Just saw this one as well. The Acura RDX. With tail fins.
Would you believe a new Chevy Blazer with tail fins? Who knew?
The KIA Sportage is a bit more subtle than its stablemate the Soul, but it still has, you know, tail fins.
This is a brand new 2023 Peugeot 2008. Wait, what? Whatever. It's got tail fins. That's what I'm talking about.
The just-announced Lotus Eletre Elektra has tail fins. Of course it does.
Since I posted this in my blog, I have started to get a lot more car ads in my Facebook feed. Mostly with tail fins of course. Here's the new Volvo C40 Zuckerberg wants to sell me:
Thanks again, Facebook. The electric Nissan Ariya. With cute little tail fins.
I almost forgot about these late-model Nissan Jukes until one of those fake Facebook ads came up. Hey Facebook! They aren't making these any more! Still, nice tail fins.
After reading this, my daughter Laura noted that most of these tail fins were more or less "embedded" into the car body, rather than being expressed more three dimensionally. And asked if I knew of any examples where they were actually "peeling away".
On further review, it turns out that there is one right here on the page. If you follow the body line that goes from the front of the door to the tail light on the Juke above, you can see what she is talking about. Apart from the raised portion that I previously noted, there is indeed a projecting tail fin that finishes in a tail light.
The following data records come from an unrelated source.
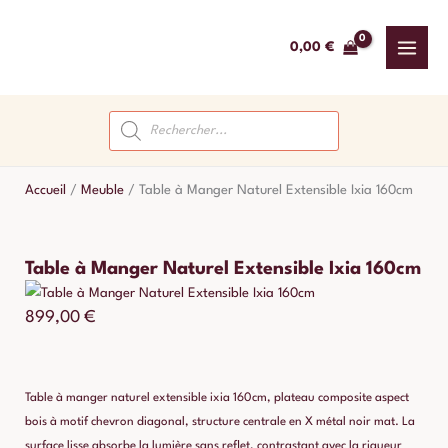
Aller
au
0,00
€
contenu
Recherche
de
produits
Accueil
/
Meuble
/
Table à Manger Naturel Extensible Ixia 160cm
Table à Manger Naturel Extensible Ixia 160cm
899,00
€
Table à manger naturel extensible ixia 160cm, plateau composite aspect
bois à motif chevron diagonal, structure centrale en X métal noir mat. La
surface lisse absorbe la lumière sans reflet, contrastant avec la rigueur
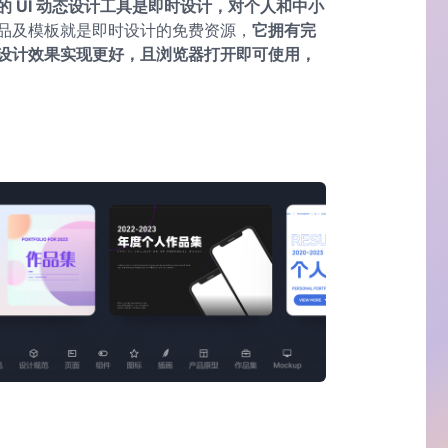
的 UI 动态设计工具是即时设计，对个人和中小
品及模板就是即时设计的免费资源，
它拥有完
设计效果实现更好，且浏览器打开即可使用，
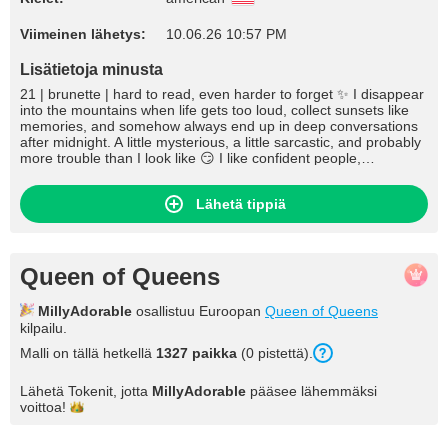
Viimeinen lähetys:
10.06.26 10:57 PM
Lisätietoja minusta
21 | brunette | hard to read, even harder to forget ✨ I disappear
into the mountains when life gets too loud, collect sunsets like
memories, and somehow always end up in deep conversations
after midnight. A little mysterious, a little sarcastic, and probably
more trouble than I look like 😏 I like confident people,
spontaneous plans, and chemistry you can feel through the
screen. If you know how to flirt without being boring… we might
Lähetä tippiä
get along dangerously well.
Queen of Queens
MillyAdorable
osallistuu Euroopan
Queen of Queens
kilpailu.
Malli on tällä hetkellä
1327 paikka
(0 pistettä).
Lähetä Tokenit, jotta
MillyAdorable
pääsee lähemmäksi
voittoa!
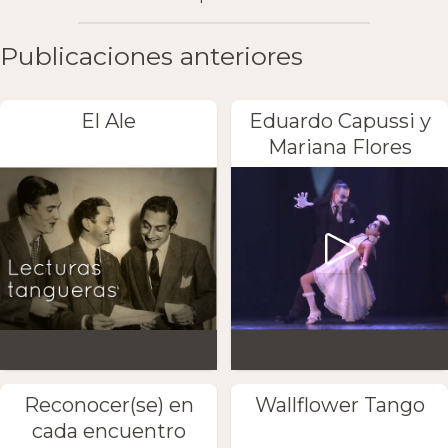
Publicaciones anteriores
El Ale
Eduardo Capussi y
Mariana Flores
Reconocer(se) en
Wallflower Tango
cada encuentro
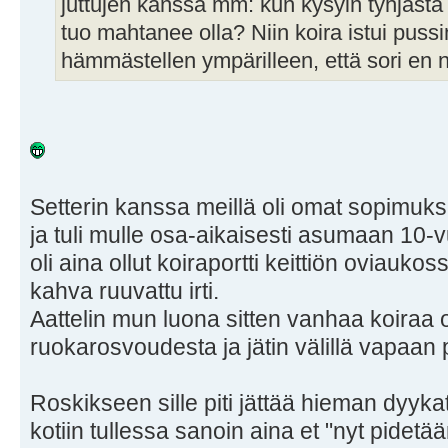
juttujen kanssa mm: kun kysyin tyhjästä
tuo mahtanee olla? Niin koira istui pussin
hämmästellen ympärilleen, että sori en 
Setterin kanssa meillä oli omat sopimukse
ja tuli mulle osa-aikaisesti asumaan 10-vu
oli aina ollut koiraportti keittiön oviaukossa
kahva ruuvattu irti.
Aattelin mun luona sitten vanhaa koiraa 
ruokarosvoudesta ja jätin välillä vapaan 
Roskikseen sille piti jättää hieman dyykat
kotiin tullessa sanoin aina et "nyt pidetää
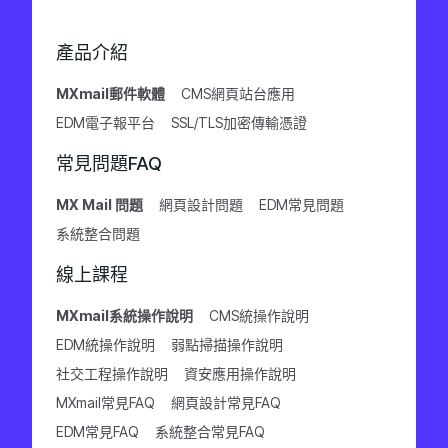
產品介紹
MXmail郵件軟體
CMS網頁站台應用
EDM電子報平台
SSL/TLS加密傳輸憑證
常見問題FAQ
MX Mail 問題
網頁設計問題
EDM常見問題
系統整合問題
線上課程
MXmail系統操作說明
CMS統操作說明
EDM統操作說明
弱點掃描操作說明
社交工程操作說明
資安應用操作說明
MXmail常見FAQ
網頁設計常見FAQ
EDM常見FAQ
系統整合常見FAQ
I recently had need to drive from Seattle to Portland and back, and I kept my eyes peeled for this phenomenon. The 2023 Hyundai Palisade, while still not quite a traditional tail fin, probably came the closest to what I was looking for:
Again, there is a body line that goes through the metal from front to back, and ends in plastic. It's pretty pronounced, and even appears to project a bit past the rear of the car. These tail fins are a little harder to see because they combine the tail light into the overall shape, but it's definitely an indication that tail fins are on their way back!